* [Electronic design automation data]
=-=-=

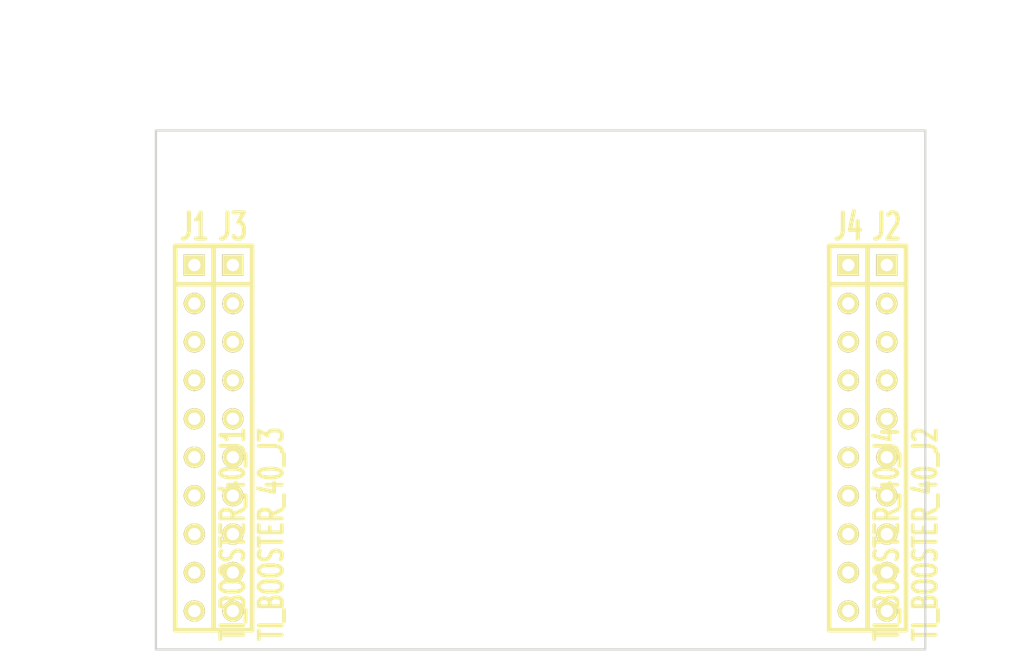
<source format=kicad_pcb>
(kicad_pcb (version 20221018) (generator pcbnew)

  (general
    (thickness 1.6)
  )

  (paper "A3")
  (layers
    (0 "F.Cu" signal)
    (31 "B.Cu" signal)
    (32 "B.Adhes" user)
    (33 "F.Adhes" user)
    (34 "B.Paste" user)
    (35 "F.Paste" user)
    (36 "B.SilkS" user)
    (37 "F.SilkS" user)
    (38 "B.Mask" user)
    (39 "F.Mask" user)
    (40 "Dwgs.User" user)
    (41 "Cmts.User" user)
    (42 "Eco1.User" user)
    (43 "Eco2.User" user)
    (44 "Edge.Cuts" user)
  )

  (setup
    (pad_to_mask_clearance 0)
    (pcbplotparams
      (layerselection 0x0000030_ffffffff)
      (plot_on_all_layers_selection 0x0000000_00000000)
      (disableapertmacros false)
      (usegerberextensions true)
      (usegerberattributes true)
      (usegerberadvancedattributes true)
      (creategerberjobfile true)
      (dashed_line_dash_ratio 12.000000)
      (dashed_line_gap_ratio 3.000000)
      (svgprecision 4)
      (plotframeref false)
      (viasonmask false)
      (mode 1)
      (useauxorigin false)
      (hpglpennumber 1)
      (hpglpenspeed 20)
      (hpglpendiameter 15.000000)
      (dxfpolygonmode true)
      (dxfimperialunits true)
      (dxfusepcbnewfont true)
      (psnegative false)
      (psa4output false)
      (plotreference true)
      (plotvalue true)
      (plotinvisibletext false)
      (sketchpadsonfab false)
      (subtractmaskfromsilk false)
      (outputformat 1)
      (mirror false)
      (drillshape 1)
      (scaleselection 1)
      (outputdirectory "")
    )
  )

  (net 0 "")
  (net 1 "+5V")
  (net 2 "GND")
  (net 3 "VCC")

  (footprint "SIL-10" (layer "F.Cu") (at 187.96 133.35 -90))

  (footprint "SIL-10" (layer "F.Cu") (at 185.42 133.35 -90))

  (footprint "SIL-10" (layer "F.Cu") (at 231.14 133.35 -90))

  (footprint "SIL-10" (layer "F.Cu") (at 228.6 133.35 -90))

  (gr_line (start 233.68 113.03) (end 233.68 147.32)
    (stroke (width 0.14986) (type solid)) (layer "Edge.Cuts") (tstamp 3bccca02-b339-4dfd-8ed9-221e2efa8dd8))
  (gr_line (start 182.88 147.32) (end 182.88 113.03)
    (stroke (width 0.14986) (type solid)) (layer "Edge.Cuts") (tstamp 4b67b533-59b2-4cba-82a1-3f9401f6c77c))
  (gr_line (start 182.88 113.03) (end 233.68 113.03)
    (stroke (width 0.15) (type solid)) (layer "Edge.Cuts") (tstamp 650a2230-6c33-44a7-82dd-9d7c5da62ffa))
  (gr_line (start 233.68 147.32) (end 182.88 147.32)
    (stroke (width 0.15) (type solid)) (layer "Edge.Cuts") (tstamp d2b6b7a4-bfe4-4633-99fe-09ab24684dbe))
  (dimension (type aligned) (layer "Dwgs.User") (tstamp 3b05f1bf-94f9-4eef-8458-8e2a8386aec2)
    (pts (xy 182.88 147.32) (xy 182.88 113.03))
    (height -5.079999)
    (gr_text "1.3500 in" (at 176.550001 130.175 90) (layer "Dwgs.User") (tstamp 3b05f1bf-94f9-4eef-8458-8e2a8386aec2)
      (effects (font (size 1 1) (thickness 0.25)))
    )
    (format (prefix "") (suffix "") (units 0) (units_format 1) (precision 4))
    (style (thickness 0.25) (arrow_length 1.27) (text_position_mode 0) (extension_height 0.58642) (extension_offset 0) keep_text_aligned)
  )
  (dimension (type aligned) (layer "Dwgs.User") (tstamp 637b64e5-bcb3-45cb-8e11-b1ffa8e8caeb)
    (pts (xy 233.68 113.03) (xy 182.88 113.03))
    (height 6.349998)
    (gr_text "2.0000 in" (at 208.28 105.430002) (layer "Dwgs.User") (tstamp 637b64e5-bcb3-45cb-8e11-b1ffa8e8caeb)
      (effects (font (size 1 1) (thickness 0.25)))
    )
    (format (prefix "") (suffix "") (units 0) (units_format 1) (precision 4))
    (style (thickness 0.25) (arrow_length 1.27) (text_position_mode 0) (extension_height 0.58642) (extension_offset 0) keep_text_aligned)
  )
  (dimension (type aligned) (layer "Dwgs.User") (tstamp 6b4b1264-3128-48e3-9230-4d95b91c0cc6)
    (pts (xy 231.14 113.03) (xy 231.14 121.92))
    (height -6.35)
    (gr_text "0.3500 in" (at 236.24 117.475 90) (layer "Dwgs.User") (tstamp 6b4b1264-3128-48e3-9230-4d95b91c0cc6)
      (effects (font (size 1 1) (thickness 0.25)))
    )
    (format (prefix "") (suffix "") (units 0) (units_format 1) (precision 4))
    (style (thickness 0.25) (arrow_length 1.27) (text_position_mode 0) (extension_height 0.58642) (extension_offset 0) keep_text_aligned)
  )

)

</source>
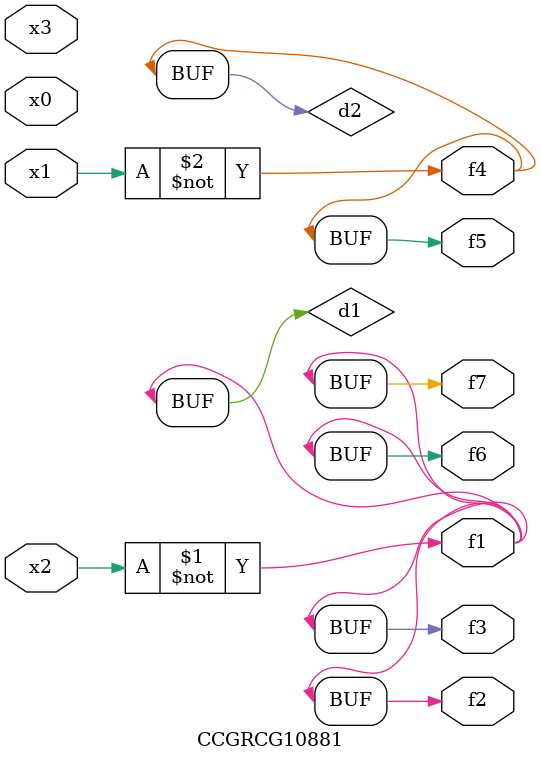
<source format=v>
module CCGRCG10881(
	input x0, x1, x2, x3,
	output f1, f2, f3, f4, f5, f6, f7
);

	wire d1, d2;

	xnor (d1, x2);
	not (d2, x1);
	assign f1 = d1;
	assign f2 = d1;
	assign f3 = d1;
	assign f4 = d2;
	assign f5 = d2;
	assign f6 = d1;
	assign f7 = d1;
endmodule

</source>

=-=-=

* [What to produce]
Look through the entries above and quote exactly the lines from the line with "(plotframeref false)" to the line with "185.42 133.35 -90))", counting both of those lines.

* [Exercise answer]
      (plotframeref false)
      (viasonmask false)
      (mode 1)
      (useauxorigin false)
      (hpglpennumber 1)
      (hpglpenspeed 20)
      (hpglpendiameter 15.000000)
      (dxfpolygonmode true)
      (dxfimperialunits true)
      (dxfusepcbnewfont true)
      (psnegative false)
      (psa4output false)
      (plotreference true)
      (plotvalue true)
      (plotinvisibletext false)
      (sketchpadsonfab false)
      (subtractmaskfromsilk false)
      (outputformat 1)
      (mirror false)
      (drillshape 1)
      (scaleselection 1)
      (outputdirectory "")
    )
  )

  (net 0 "")
  (net 1 "+5V")
  (net 2 "GND")
  (net 3 "VCC")

  (footprint "SIL-10" (layer "F.Cu") (at 187.96 133.35 -90))

  (footprint "SIL-10" (layer "F.Cu") (at 185.42 133.35 -90))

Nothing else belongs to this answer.